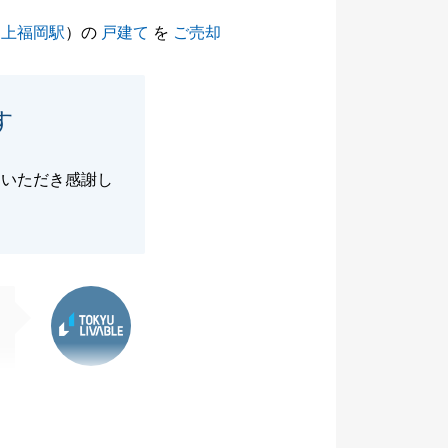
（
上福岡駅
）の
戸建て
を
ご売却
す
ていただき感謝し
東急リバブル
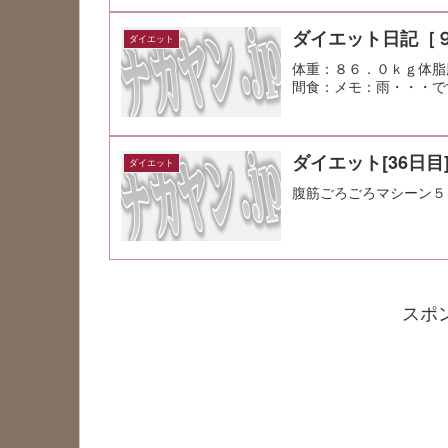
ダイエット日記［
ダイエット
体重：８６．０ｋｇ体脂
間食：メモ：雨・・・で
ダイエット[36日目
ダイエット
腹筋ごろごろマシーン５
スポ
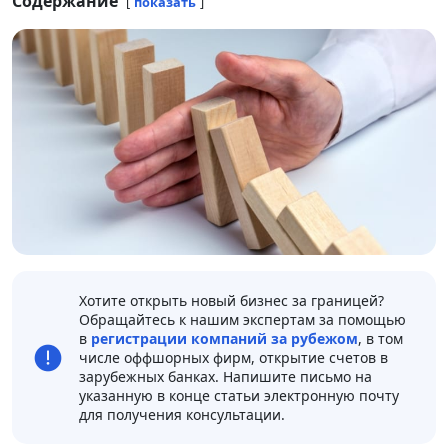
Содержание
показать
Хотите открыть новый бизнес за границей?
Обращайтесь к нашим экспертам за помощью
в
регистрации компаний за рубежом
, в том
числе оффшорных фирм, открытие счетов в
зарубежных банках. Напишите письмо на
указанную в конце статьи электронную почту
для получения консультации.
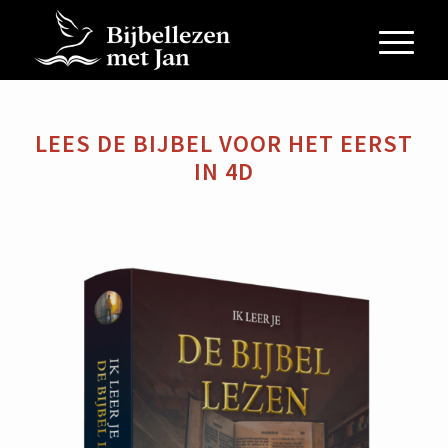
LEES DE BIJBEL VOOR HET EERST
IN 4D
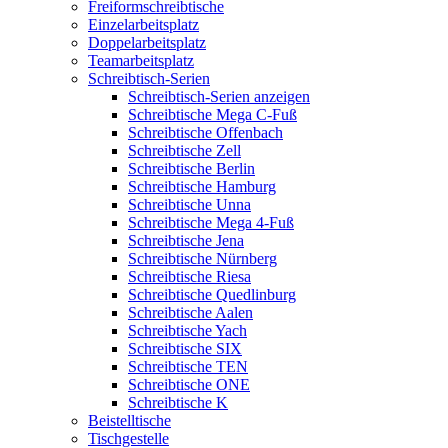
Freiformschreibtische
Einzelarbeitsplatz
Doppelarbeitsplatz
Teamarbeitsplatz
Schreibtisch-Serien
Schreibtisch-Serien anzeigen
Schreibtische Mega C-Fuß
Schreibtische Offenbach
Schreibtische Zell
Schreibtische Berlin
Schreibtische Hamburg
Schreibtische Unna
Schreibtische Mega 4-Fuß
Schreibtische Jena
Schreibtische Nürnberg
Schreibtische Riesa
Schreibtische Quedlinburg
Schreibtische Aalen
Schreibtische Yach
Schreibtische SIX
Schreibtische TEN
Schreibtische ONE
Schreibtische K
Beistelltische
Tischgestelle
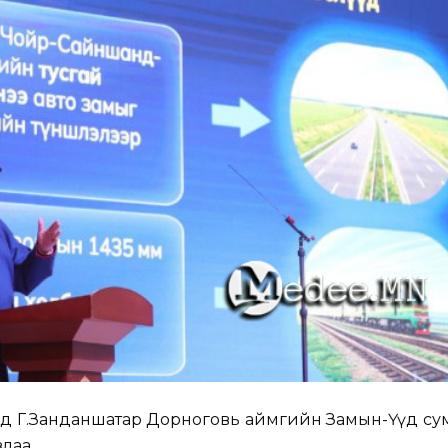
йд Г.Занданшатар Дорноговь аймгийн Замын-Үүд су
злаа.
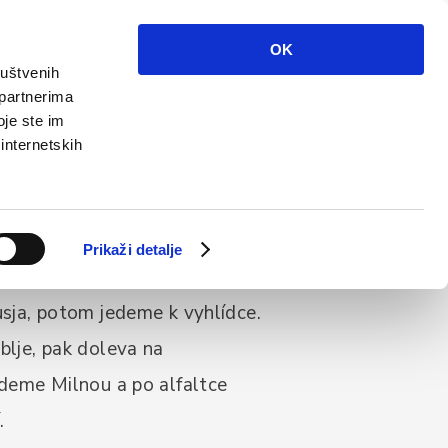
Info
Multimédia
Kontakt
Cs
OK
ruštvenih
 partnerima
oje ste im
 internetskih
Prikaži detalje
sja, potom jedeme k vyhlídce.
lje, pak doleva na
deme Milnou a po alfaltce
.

• • • • •

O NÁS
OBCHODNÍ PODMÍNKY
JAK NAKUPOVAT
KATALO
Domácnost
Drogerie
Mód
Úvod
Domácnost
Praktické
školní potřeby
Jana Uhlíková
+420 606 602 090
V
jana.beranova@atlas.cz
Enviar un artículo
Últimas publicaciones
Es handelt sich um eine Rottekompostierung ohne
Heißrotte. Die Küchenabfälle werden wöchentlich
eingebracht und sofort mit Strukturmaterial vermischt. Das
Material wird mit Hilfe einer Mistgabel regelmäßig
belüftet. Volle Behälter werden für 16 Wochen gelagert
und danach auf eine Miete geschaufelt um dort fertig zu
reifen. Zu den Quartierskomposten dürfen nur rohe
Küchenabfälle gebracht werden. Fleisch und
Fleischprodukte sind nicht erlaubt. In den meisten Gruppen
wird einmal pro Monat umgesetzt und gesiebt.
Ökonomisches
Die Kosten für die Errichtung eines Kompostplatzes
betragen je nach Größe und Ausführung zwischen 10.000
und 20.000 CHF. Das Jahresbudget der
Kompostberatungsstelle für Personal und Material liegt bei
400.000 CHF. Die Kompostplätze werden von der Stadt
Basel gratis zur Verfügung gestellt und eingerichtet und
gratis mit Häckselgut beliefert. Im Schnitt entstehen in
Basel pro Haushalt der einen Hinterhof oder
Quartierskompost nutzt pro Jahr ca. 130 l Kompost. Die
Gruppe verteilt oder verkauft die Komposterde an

• • • • •

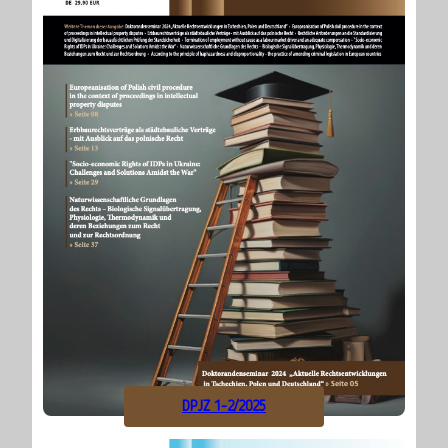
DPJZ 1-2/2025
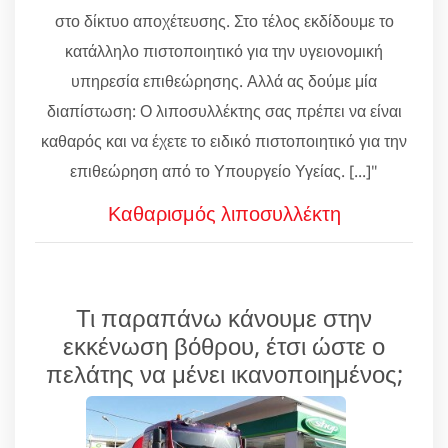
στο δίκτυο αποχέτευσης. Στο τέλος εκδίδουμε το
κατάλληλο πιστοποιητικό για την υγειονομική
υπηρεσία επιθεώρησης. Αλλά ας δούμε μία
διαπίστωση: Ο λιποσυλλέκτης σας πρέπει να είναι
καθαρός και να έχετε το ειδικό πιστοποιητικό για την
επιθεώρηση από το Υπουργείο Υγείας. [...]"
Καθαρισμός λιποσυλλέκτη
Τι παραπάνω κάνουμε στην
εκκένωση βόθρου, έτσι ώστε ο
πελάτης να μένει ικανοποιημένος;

• • • • •

[Task instructions]: Copy out the lines of the material above, from the line containing "Freiformschreibtische" down to the line containing "Schreibtische Aalen", including both of these lines.

[Solution to the problem]:
Freiformschreibtische
Einzelarbeitsplatz
Doppelarbeitsplatz
Teamarbeitsplatz
Schreibtisch-Serien
Schreibtisch-Serien anzeigen
Schreibtische Mega C-Fuß
Schreibtische Offenbach
Schreibtische Zell
Schreibtische Berlin
Schreibtische Hamburg
Schreibtische Unna
Schreibtische Mega 4-Fuß
Schreibtische Jena
Schreibtische Nürnberg
Schreibtische Riesa
Schreibtische Quedlinburg
Schreibtische Aalen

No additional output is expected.